## About this task
Each record below should be returned word for word, with no pictures included.

Page-level text extractions:
--------------------------------

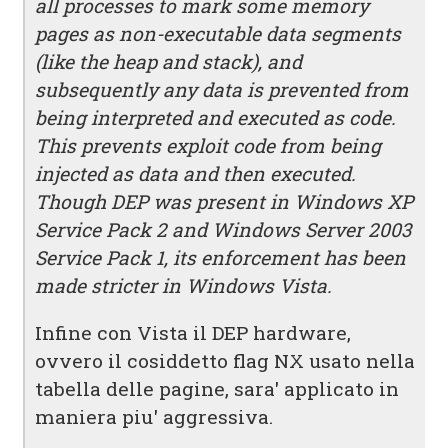
all processes to mark some memory
pages as non-executable data segments
(like the heap and stack), and
subsequently any data is prevented from
being interpreted and executed as code.
This prevents exploit code from being
injected as data and then executed.
Though DEP was present in Windows XP
Service Pack 2 and Windows Server 2003
Service Pack 1, its enforcement has been
made stricter in Windows Vista.
Infine con Vista il DEP hardware,
ovvero il cosiddetto flag NX usato nella
tabella delle pagine, sara' applicato in
maniera piu' aggressiva.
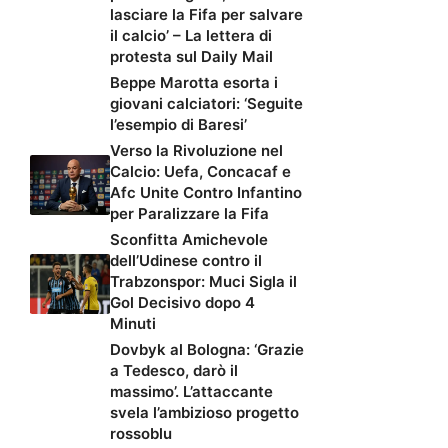
lasciare la Fifa per salvare
il calcio’ – La lettera di
protesta sul Daily Mail
Beppe Marotta esorta i
giovani calciatori: ‘Seguite
l’esempio di Baresi’
Verso la Rivoluzione nel
Calcio: Uefa, Concacaf e
Afc Unite Contro Infantino
per Paralizzare la Fifa
Sconfitta Amichevole
dell’Udinese contro il
Trabzonspor: Muci Sigla il
Gol Decisivo dopo 4
Minuti
Dovbyk al Bologna: ‘Grazie
a Tedesco, darò il
massimo’. L’attaccante
svela l’ambizioso progetto
rossoblu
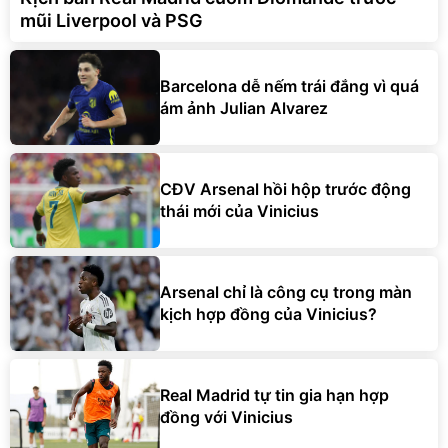
mũi Liverpool và PSG
Barcelona dễ nếm trái đắng vì quá
ám ảnh Julian Alvarez
CĐV Arsenal hồi hộp trước động
thái mới của Vinicius
Arsenal chỉ là công cụ trong màn
kịch hợp đồng của Vinicius?
Real Madrid tự tin gia hạn hợp
đồng với Vinicius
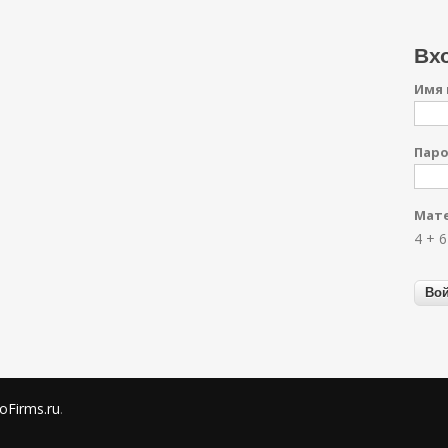
Вхо
Имя 
Пар
Мате
4 + 
oFirms.ru
.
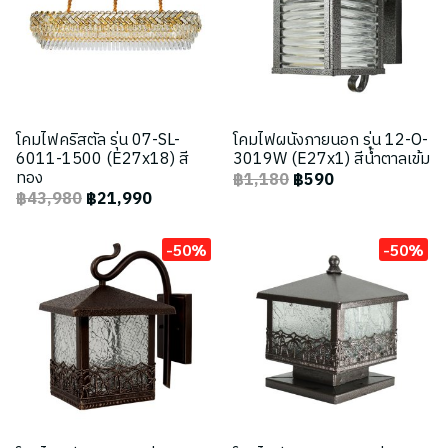
โคมไฟคริสตัล รุ่น 07-SL-
โคมไฟผนังภายนอก รุ่น 12-O-
6011-1500 (E27x18) สี
3019W (E27x1) สีน้ำตาลเข้ม
ทอง
฿1,180
฿590
฿43,980
฿21,990
-50%
-50%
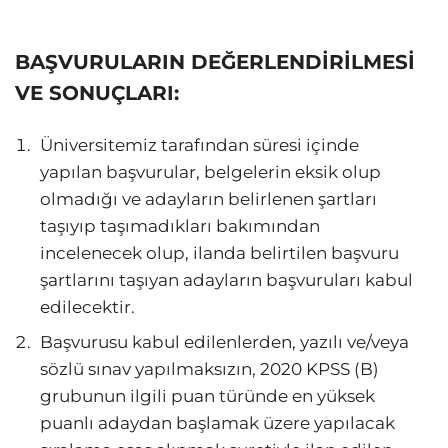
BAŞVURULARIN DEĞERLENDİRİLMESİ
VE SONUÇLARI:
Üniversitemiz tarafından süresi içinde
yapılan başvurular, belgelerin eksik olup
olmadığı ve adayların belirlenen şartları
taşıyıp taşımadıkları bakımından
incelenecek olup, ilanda belirtilen başvuru
şartlarını taşıyan adayların başvuruları kabul
edilecektir.
Başvurusu kabul edilenlerden, yazılı ve/veya
sözlü sınav yapılmaksızın, 2020 KPSS (B)
grubunun ilgili puan türünde en yüksek
puanlı adaydan başlamak üzere yapılacak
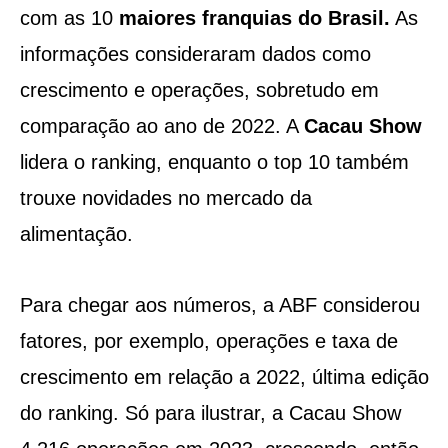
com as 10
maiores franquias do Brasil.
As
informações consideraram dados como
crescimento e operações, sobretudo em
comparação ao ano de 2022. A
Cacau Show
lidera o ranking, enquanto o top 10 também
trouxe novidades no mercado da
alimentação.
Para chegar aos números, a ABF considerou
fatores, por exemplo, operações e taxa de
crescimento em relação a 2022, última edição
do ranking. Só para ilustrar, a Cacau Show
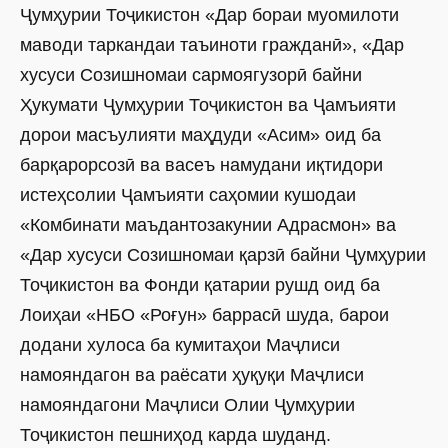
Ҷумҳурии Тоҷикистон «Дар бораи муомилоти
маводи таркандаи таъиноти гражданӣ», «Дар
хусуси Созишномаи сармоягузорӣ байни
Ҳукумати Ҷумҳурии Тоҷикистон ва Ҷамъияти
дорои масъулияти маҳдуди «Асим» оид ба
барқарорсозӣ ва васеъ намудани иқтидори
истеҳсолии Ҷамъияти саҳомии кушодаи
«Комбинати маъдантозакунии Адрасмон» ва
«Дар хусуси Созишномаи қарзӣ байни Ҷумҳурии
Тоҷикистон ва Фонди қатарии рушд оид ба
Лоиҳаи «НБО «Роғун» баррасӣ шуда, барои
додани хулоса ба кумитаҳои Маҷлиси
намояндагон ва раёсати ҳуқуқи Маҷлиси
намояндагони Маҷлиси Олии Ҷумҳурии
Тоҷикистон пешниҳод карда шуданд.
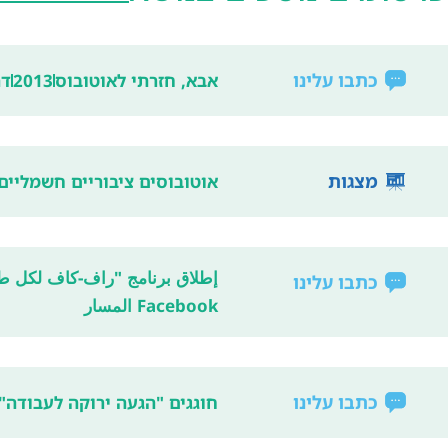
כתבו עלינו
אבא, חזרתי לאוטובוס
2013
דה
מצגות
אוטובוסים ציבוריים חשמליים
إطلاق برنامج "راف-كاف لكل ط
כתבו עלינו
Facebook المسار
כתבו עלינו
חוגגים "הגעה ירוקה לעבודה" 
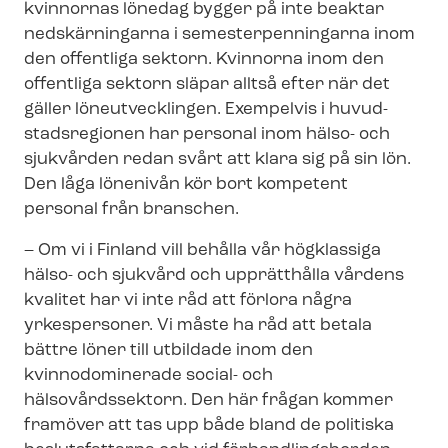
kvinnornas lönedag bygger på inte beaktar
nedskärningarna i se­mester­pen­ning­ar­na inom
den offentliga sektorn. Kvinnorna inom den
offentliga sektorn släpar alltså efter när det
gäller löneutvecklingen. Exempelvis i hu­vud­
stads­re­gi­o­nen har personal inom hälso- och
sjukvården redan svårt att klara sig på sin lön.
Den låga lönenivån kör bort kompetent
personal från branschen.
– Om vi i Finland vill behålla vår högklassiga
hälso- och sjukvård och upprätthålla vårdens
kvalitet har vi inte råd att förlora några
yrkespersoner. Vi måste ha råd att betala
bättre löner till utbildade inom den
kvinnodominerade social- och
hälsovårdssektorn. Den här frågan kommer
framöver att tas upp både bland de politiska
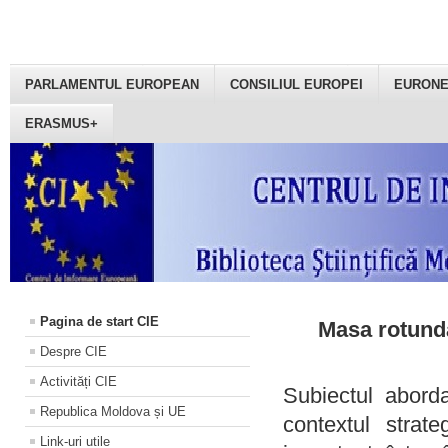
PARLAMENTUL EUROPEAN
CONSILIUL EUROPEI
EURON
ERASMUS+
Pagina de start CIE
Masa rotundă
Despre CIE
Activități CIE
Subiectul aborda
Republica Moldova și UE
contextul strat
Link-uri utile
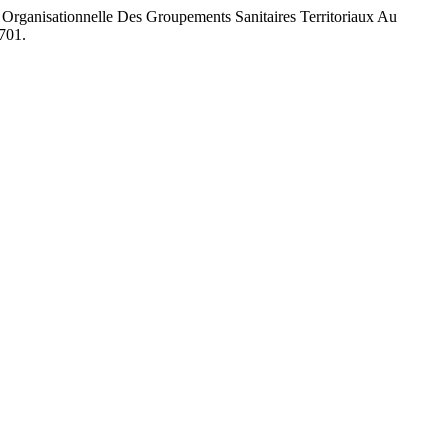
Organisationnelle Des Groupements Sanitaires Territoriaux Au
0701.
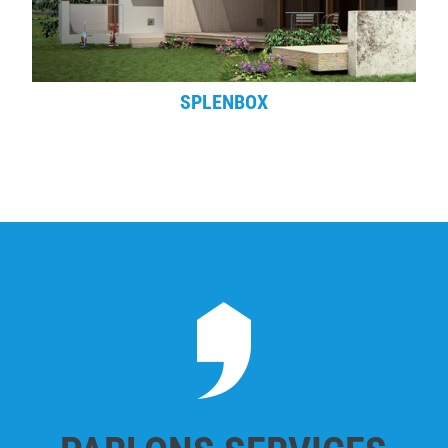
SPLENBOX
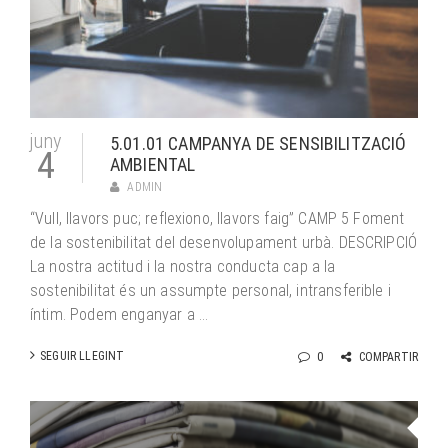
juny
5.01.01 CAMPANYA DE SENSIBILITZACIÓ
4
AMBIENTAL
ADMIN
“Vull, llavors puc; reflexiono, llavors faig” CAMP 5 Foment
de la sostenibilitat del desenvolupament urbà. DESCRIPCIÓ
La nostra actitud i la nostra conducta cap a la
sostenibilitat és un assumpte personal, intransferible i
íntim. Podem enganyar a ...
SEGUIR LLEGINT
0
COMPARTIR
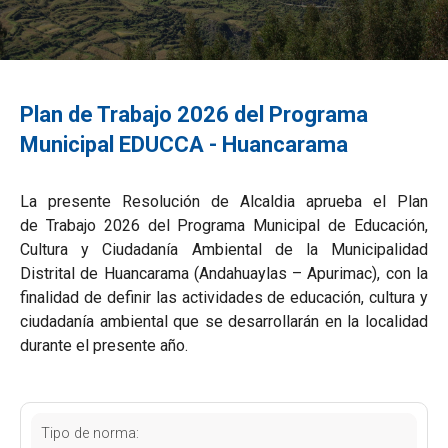
Plan de Trabajo 2026 del Programa
Municipal EDUCCA - Huancarama
La presente Resolución de Alcaldia aprueba el Plan
de Trabajo 2026 del Programa Municipal de Educación,
Cultura y Ciudadanía Ambiental de la Municipalidad
Distrital de Huancarama (Andahuaylas – Apurimac), con la
finalidad de definir las actividades de educación, cultura y
ciudadanía ambiental que se desarrollarán en la localidad
durante el presente año.
Tipo de norma:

--------------------------------

## Your solution
all processes to mark some memory
pages as non-executable data segments
(like the heap and stack), and
subsequently any data is prevented from
being interpreted and executed as code.
This prevents exploit code from being
injected as data and then executed.
Though DEP was present in Windows XP
Service Pack 2 and Windows Server 2003
Service Pack 1, its enforcement has been
made stricter in Windows Vista.
Infine con Vista il DEP hardware,
ovvero il cosiddetto flag NX usato nella
tabella delle pagine, sara' applicato in
maniera piu' aggressiva.
lasciare la Fifa per salvare
il calcio’ – La lettera di
protesta sul Daily Mail
Beppe Marotta esorta i
giovani calciatori: ‘Seguite
l’esempio di Baresi’
Verso la Rivoluzione nel
Calcio: Uefa, Concacaf e
Afc Unite Contro Infantino
per Paralizzare la Fifa
Sconfitta Amichevole
dell’Udinese contro il
Trabzonspor: Muci Sigla il
Gol Decisivo dopo 4
Minuti
Dovbyk al Bologna: ‘Grazie
a Tedesco, darò il
massimo’. L’attaccante
svela l’ambizioso progetto
rossoblu
mũi Liverpool và PSG
Barcelona dễ nếm trái đắng vì quá
ám ảnh Julian Alvarez
CĐV Arsenal hồi hộp trước động
thái mới của Vinicius
Arsenal chỉ là công cụ trong màn
kịch hợp đồng của Vinicius?
Real Madrid tự tin gia hạn hợp
đồng với Vinicius
Вхо
Имя 
Пар
Мате
4 + 
oFirms.ru
.
โคมไฟคริสตัล รุ่น 07-SL-
โคมไฟผนังภายนอก รุ่น 12-O-
6011-1500 (E27x18) สี
3019W (E27x1) สีน้ำตาลเข้ม
ทอง
฿1,180
฿590
฿43,980
฿21,990
-50%
-50%
BAŞVURULARIN DEĞERLENDİRİLMESİ
VE SONUÇLARI:
Üniversitemiz tarafından süresi içinde
yapılan başvurular, belgelerin eksik olup
olmadığı ve adayların belirlenen şartları
taşıyıp taşımadıkları bakımından
incelenecek olup, ilanda belirtilen başvuru
şartlarını taşıyan adayların başvuruları kabul
edilecektir.
Başvurusu kabul edilenlerden, yazılı ve/veya
sözlü sınav yapılmaksızın, 2020 KPSS (B)
grubunun ilgili puan türünde en yüksek
puanlı adaydan başlamak üzere yapılacak
com as 10
maiores franquias do Brasil.
As
informações consideraram dados como
crescimento e operações, sobretudo em
comparação ao ano de 2022. A
Cacau Show
lidera o ranking, enquanto o top 10 também
trouxe novidades no mercado da
alimentação.
Para chegar aos números, a ABF considerou
fatores, por exemplo, operações e taxa de
crescimento em relação a 2022, última edição
do ranking. Só para ilustrar, a Cacau Show
Ҷумҳурии Тоҷикистон «Дар бораи муомилоти
маводи таркандаи таъиноти гражданӣ», «Дар
хусуси Созишномаи сармоягузорӣ байни
Ҳукумати Ҷумҳурии Тоҷикистон ва Ҷамъияти
дорои масъулияти маҳдуди «Асим» оид ба
барқарорсозӣ ва васеъ намудани иқтидори
истеҳсолии Ҷамъияти саҳомии кушодаи
«Комбинати маъдантозакунии Адрасмон» ва
«Дар хусуси Созишномаи қарзӣ байни Ҷумҳурии
Тоҷикистон ва Фонди қатарии рушд оид ба
Лоиҳаи «НБО «Роғун» баррасӣ шуда, барои
додани хулоса ба кумитаҳои Маҷлиси
намояндагон ва раёсати ҳуқуқи Маҷлиси
намояндагони Маҷлиси Олии Ҷумҳурии
Тоҷикистон пешниҳод карда шуданд.
כתבו עלינו
אבא, חזרתי לאוטובוס
2013
דה
מצגות
אוטובוסים ציבוריים חשמליים
إطلاق برنامج "راف-كاف لكل ط
כתבו עלינו
Facebook المسار
כתבו עלינו
חוגגים "הגעה ירוקה לעבודה" 
kvinnornas lönedag bygger på inte beaktar
nedskärningarna i se­mester­pen­ning­ar­na inom
den offentliga sektorn. Kvinnorna inom den
offentliga sektorn släpar alltså efter när det
gäller löneutvecklingen. Exempelvis i hu­vud­
stads­re­gi­o­nen har personal inom hälso- och
sjukvården redan svårt att klara sig på sin lön.
Den låga lönenivån kör bort kompetent
personal från branschen.
– Om vi i Finland vill behålla vår högklassiga
hälso- och sjukvård och upprätthålla vårdens
kvalitet har vi inte råd att förlora några
yrkespersoner. Vi måste ha råd att betala
bättre löner till utbildade inom den
kvinnodominerade social- och
hälsovårdssektorn. Den här frågan kommer
framöver att tas upp både bland de politiska
PARLAMENTUL EUROPEAN
CONSILIUL EUROPEI
EURON
ERASMUS+
Pagina de start CIE
Masa rotundă
Despre CIE
Activități CIE
Subiectul aborda
Republica Moldova și UE
contextul strat
Link-uri utile
Organisationnelle Des Groupements Sanitaires Territoriaux Au
0701.
SPLENBOX
juny
5.01.01 CAMPANYA DE SENSIBILITZACIÓ
4
AMBIENTAL
ADMIN
“Vull, llavors puc; reflexiono, llavors faig” CAMP 5 Foment
de la sostenibilitat del desenvolupament urbà. DESCRIPCIÓ
La nostra actitud i la nostra conducta cap a la
sostenibilitat és un assumpte personal, intransferible i
íntim. Podem enganyar a ...
SEGUIR LLEGINT
0
COMPARTIR
Plan de Trabajo 2026 del Programa
Municipal EDUCCA - Huancarama
La presente Resolución de Alcaldia aprueba el Plan
de Trabajo 2026 del Programa Municipal de Educación,
Cultura y Ciudadanía Ambiental de la Municipalidad
Distrital de Huancarama (Andahuaylas – Apurimac), con la
finalidad de definir las actividades de educación, cultura y
ciudadanía ambiental que se desarrollarán en la localidad
durante el presente año.
Tipo de norma:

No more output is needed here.